Oración y meditación de la noche avanza, la «canción
ardiente y perfecta y redonda como una granada» baña sus
versos. No puede callar su gozo, debe evangelizar desde el «monte
de delicias». El silencio sería la negación del
amor, un acto de egoísmo, el cántico de tresillo y rabel,
del laúd de los ángeles, invita a los feligreses y a los
escépticos, lanza sus flechas iluminadas, espumosas, de trinos
que madrugan. La fe es la paz; «gozos maduros». La fe incendia
en la paráfrasis «las fuentes de fanales y de líricos
halos las campanas». Es la certeza y la tranquilidad del creyente
ante las angustias del existir y del pensar. Es el canto de Dios quien
eterniza al poeta, a la sobrenaturaleza artística, quien le otorga
la gracia, como a Dante en el Paradiso. Por tal comunión de espíritu
y de carne, de Eucaristía, se alcanza «la paz de tus estrellas»,
la impetuosidad del poema. Es aquí donde el sacerdote concede
su más íntimo tesoro.
No parece necesario recordar que no sólo un creyente, o en particular
un católico, es capaz de interiorizar, de disfrutar, el genuino
estado de exaltación del poema. ¿Quién puede excluir
estas preciosas zonas de la vida espiritual que aquí se presentan?
¿Quién puede negarle a estos versos de Gaztelu la paz
que transmiten, los asideros que desde su fe se realizan como evangelio,
como catequesis donde la razón cede ante la emoción, ante
la interiorización sensible?
Ahora estas cuartillas de reconocimiento deben terminar con una cita,
una reflexión, una anécdota y un deseo.
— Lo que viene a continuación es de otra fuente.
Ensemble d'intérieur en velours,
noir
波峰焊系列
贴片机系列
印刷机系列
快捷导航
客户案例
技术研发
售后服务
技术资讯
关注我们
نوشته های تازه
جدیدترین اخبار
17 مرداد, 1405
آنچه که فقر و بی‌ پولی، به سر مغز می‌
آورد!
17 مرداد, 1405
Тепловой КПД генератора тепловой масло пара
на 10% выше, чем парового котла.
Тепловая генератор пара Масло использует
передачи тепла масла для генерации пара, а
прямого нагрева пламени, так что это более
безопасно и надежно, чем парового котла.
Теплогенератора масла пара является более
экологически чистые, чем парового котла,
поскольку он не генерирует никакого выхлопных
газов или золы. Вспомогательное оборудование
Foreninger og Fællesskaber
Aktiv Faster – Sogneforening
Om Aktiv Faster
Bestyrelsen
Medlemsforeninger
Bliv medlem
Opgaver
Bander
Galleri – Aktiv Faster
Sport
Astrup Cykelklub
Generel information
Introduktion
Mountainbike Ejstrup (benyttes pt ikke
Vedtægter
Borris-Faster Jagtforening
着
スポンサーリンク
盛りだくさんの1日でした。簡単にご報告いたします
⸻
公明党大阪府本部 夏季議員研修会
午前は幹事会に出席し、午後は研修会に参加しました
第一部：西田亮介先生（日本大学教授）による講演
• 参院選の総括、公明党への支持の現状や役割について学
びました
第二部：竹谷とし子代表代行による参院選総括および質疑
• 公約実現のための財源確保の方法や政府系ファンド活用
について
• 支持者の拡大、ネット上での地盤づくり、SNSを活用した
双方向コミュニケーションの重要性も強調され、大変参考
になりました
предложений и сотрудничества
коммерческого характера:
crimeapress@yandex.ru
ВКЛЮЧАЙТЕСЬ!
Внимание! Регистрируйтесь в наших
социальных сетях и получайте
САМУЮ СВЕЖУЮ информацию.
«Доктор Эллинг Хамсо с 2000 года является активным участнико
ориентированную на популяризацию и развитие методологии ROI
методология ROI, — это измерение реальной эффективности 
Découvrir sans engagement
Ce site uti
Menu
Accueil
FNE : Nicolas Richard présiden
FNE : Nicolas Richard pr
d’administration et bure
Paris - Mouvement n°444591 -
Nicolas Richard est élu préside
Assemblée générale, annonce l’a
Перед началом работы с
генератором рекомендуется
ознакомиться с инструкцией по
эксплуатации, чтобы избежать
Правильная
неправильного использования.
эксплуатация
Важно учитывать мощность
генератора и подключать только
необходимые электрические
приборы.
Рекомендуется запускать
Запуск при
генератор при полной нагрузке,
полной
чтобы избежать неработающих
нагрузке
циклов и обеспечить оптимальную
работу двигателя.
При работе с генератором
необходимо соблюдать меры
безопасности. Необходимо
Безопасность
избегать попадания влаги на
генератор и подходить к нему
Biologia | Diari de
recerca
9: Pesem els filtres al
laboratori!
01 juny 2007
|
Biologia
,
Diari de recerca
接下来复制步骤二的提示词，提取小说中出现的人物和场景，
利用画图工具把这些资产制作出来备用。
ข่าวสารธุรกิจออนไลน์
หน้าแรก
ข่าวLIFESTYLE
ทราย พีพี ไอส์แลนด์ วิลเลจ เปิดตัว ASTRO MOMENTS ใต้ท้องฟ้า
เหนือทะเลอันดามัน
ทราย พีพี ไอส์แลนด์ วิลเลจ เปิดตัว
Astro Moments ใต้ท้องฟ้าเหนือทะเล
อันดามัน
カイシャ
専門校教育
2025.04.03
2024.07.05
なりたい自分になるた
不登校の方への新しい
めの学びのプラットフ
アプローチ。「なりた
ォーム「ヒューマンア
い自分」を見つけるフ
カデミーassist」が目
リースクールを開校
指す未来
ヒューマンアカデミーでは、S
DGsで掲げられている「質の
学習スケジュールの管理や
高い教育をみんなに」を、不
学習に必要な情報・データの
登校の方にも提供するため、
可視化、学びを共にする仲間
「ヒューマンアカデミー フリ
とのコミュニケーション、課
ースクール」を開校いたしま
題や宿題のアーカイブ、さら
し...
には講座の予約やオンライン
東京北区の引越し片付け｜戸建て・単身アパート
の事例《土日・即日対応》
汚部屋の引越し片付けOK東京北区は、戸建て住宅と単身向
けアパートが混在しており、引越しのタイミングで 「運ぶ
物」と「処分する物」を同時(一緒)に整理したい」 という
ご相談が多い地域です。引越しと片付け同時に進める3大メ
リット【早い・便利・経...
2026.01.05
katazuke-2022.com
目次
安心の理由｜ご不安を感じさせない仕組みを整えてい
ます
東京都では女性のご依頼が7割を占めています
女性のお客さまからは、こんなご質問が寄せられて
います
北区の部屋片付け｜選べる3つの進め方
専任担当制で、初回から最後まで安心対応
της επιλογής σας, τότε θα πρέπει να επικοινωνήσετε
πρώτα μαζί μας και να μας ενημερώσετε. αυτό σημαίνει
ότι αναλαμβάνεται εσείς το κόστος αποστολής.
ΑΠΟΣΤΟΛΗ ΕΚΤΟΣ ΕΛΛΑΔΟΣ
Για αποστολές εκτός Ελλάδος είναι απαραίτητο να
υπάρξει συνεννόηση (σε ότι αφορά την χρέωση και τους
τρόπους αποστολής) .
Las palabras finales
de Lezama a Gradual de laudes dicen: «Su poesía se regodea
en regalarnos el memorial de la defensa de La Habana, entre brisas divididas,
dioses unitivos y ocasos pintados en tinajas lapizlázuli».
La reflexión, en la Cuba de 1994, en la Cuba que debe reagrupar
sus mejores fuerzas, le otorga a su poesía religiosa una recepción
inédita, una lectura sin prejucios, tan plural y permisiva como
deseamos que sea nuestra sociedad, como una azucena. Así por
lo menos ha sido la mía, sin que ningún dogma materialista
se interponga ante los enigmas. Y de ahí que recuerde la sacristía
de la iglesia del Espíritu Santo, una mañana de marzo
de 1976, cuando María Luisa Batista y José Lezama Lima
acababan de bautizar ante el Padre Ángel Gaztelu a mi hija Ariadna.
Allí, tras la ceremonia, debí leer la décima a
la azucena. Ahora lo hago tras la cita de Lezama, desde la reflexión
contra los escombros neohegelianos, sin fe católica pero lleno
de preguntas a la Esfinge.
Parece que todo acto de crítica posee unas gotas de vanidad,
de distinción. También de autorreconocimiento. Aquí,
realmente, quisiera que se transformaran en la esperanza de que un joven
lector pueda disfrutar la Oración y meditación de la noche
con una intensidad distinta, renovada.